**WORK ORDER**
The answer must consist of each line below that contains the string "kultúra".

· · · · ·

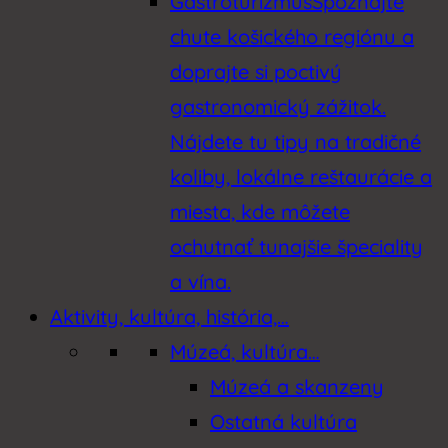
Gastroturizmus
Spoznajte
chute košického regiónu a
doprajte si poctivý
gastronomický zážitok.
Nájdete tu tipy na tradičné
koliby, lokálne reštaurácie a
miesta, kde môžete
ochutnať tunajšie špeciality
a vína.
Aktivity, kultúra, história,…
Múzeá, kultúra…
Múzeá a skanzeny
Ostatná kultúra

· · · · ·

**COMPLETED TASK**
Aktivity, kultúra, história,…
Múzeá, kultúra…
Ostatná kultúra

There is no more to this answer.